Texte à lire:
######
BILAN 2021 | Les meilleurs films sur Netflix
Dans un contexte de crise sanitaire, Netflix a largement profité de la situation pour s’imposer comme un des acteurs majeurs de l’industrie – avec tout ce que cela dit de l’époque. Cette année, de grandes et belles propositions cinématographiques n’ont pas pu profiter des meilleures conditions de découverte (la salle, toujours) mais ont tout de même suscité un certain enthousiasme dans nos rangs. Voici donc notre sélection des meilleurs films sortis en 2021 sur la plateforme au grand N.
######
Consigne A:
Indiquez si chacune des affirmations suivantes concorde avec le texte sur les films Netflix de 2021, en répondant par oui ou par non et en citant fidèlement les mots du texte qui tranchent. (i) Netflix a tiré parti de la crise sanitaire pour devenir un acteur majeur de l’industrie. (ii) Les films retenus ont bénéficié des meilleures conditions de découverte. (iii) La sélection réunit des films sortis en 2021 sur la plateforme.
Consigne B:
Recopiez à l’identique le passage du texte sur les films Netflix de 2021 qui va de « BILAN 2021 | » jusqu’à « au grand N. » inclus.

(Texte transcrit des pages)
######
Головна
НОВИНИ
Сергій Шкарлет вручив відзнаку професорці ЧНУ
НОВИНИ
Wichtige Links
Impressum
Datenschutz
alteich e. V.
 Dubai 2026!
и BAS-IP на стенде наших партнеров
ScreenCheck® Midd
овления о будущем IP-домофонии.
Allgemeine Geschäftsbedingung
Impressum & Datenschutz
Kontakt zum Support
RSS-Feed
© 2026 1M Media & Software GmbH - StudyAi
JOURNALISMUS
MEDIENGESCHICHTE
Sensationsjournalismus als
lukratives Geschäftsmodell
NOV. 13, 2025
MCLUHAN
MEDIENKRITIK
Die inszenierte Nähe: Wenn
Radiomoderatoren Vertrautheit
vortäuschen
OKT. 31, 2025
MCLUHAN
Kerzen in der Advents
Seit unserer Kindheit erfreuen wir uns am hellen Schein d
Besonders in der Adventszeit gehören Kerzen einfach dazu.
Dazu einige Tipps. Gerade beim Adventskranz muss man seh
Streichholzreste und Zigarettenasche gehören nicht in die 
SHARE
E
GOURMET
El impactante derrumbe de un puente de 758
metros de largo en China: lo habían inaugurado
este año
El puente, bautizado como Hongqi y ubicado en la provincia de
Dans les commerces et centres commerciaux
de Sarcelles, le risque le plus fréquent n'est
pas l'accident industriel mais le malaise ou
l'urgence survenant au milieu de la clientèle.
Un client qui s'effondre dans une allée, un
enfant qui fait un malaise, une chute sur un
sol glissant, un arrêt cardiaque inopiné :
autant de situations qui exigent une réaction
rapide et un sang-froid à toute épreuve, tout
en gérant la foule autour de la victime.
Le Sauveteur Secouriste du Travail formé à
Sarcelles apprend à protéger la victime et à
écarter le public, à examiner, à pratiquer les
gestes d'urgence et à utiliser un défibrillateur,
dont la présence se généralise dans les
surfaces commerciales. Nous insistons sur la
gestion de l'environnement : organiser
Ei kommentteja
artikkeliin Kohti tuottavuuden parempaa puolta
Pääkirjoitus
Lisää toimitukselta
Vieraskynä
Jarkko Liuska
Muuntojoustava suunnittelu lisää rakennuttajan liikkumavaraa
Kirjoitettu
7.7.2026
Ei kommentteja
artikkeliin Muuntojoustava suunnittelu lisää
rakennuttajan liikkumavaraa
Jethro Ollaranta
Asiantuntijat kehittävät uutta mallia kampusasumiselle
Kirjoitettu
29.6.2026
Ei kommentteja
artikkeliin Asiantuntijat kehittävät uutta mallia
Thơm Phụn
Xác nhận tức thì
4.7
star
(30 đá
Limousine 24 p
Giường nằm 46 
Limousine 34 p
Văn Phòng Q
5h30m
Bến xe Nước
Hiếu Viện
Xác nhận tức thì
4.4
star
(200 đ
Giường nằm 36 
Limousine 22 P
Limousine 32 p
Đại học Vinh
######
Réponse attendue A:
(i) Oui : « Netflix a largement profité de la situation pour s’imposer comme un des acteurs majeurs de l’industrie ».
(ii) Non : « n’ont pas pu profiter des meilleures conditions de découverte ».
(iii) Oui : « notre sélection des meilleurs films sortis en 2021 sur la plateforme au grand N ».

Réponse attendue B:
BILAN 2021 | Les meilleurs films sur Netflix
Dans un contexte de crise sanitaire, Netflix a largement profité de la situation pour s’imposer comme un des acteurs majeurs de l’industrie – avec tout ce que cela dit de l’époque. Cette année, de grandes et belles propositions cinématographiques n’ont pas pu profiter des meilleures conditions de découverte (la salle, toujours) mais ont tout de même suscité un certain enthousiasme dans nos rangs. Voici donc notre sélection des meilleurs films sortis en 2021 sur la plateforme au grand N.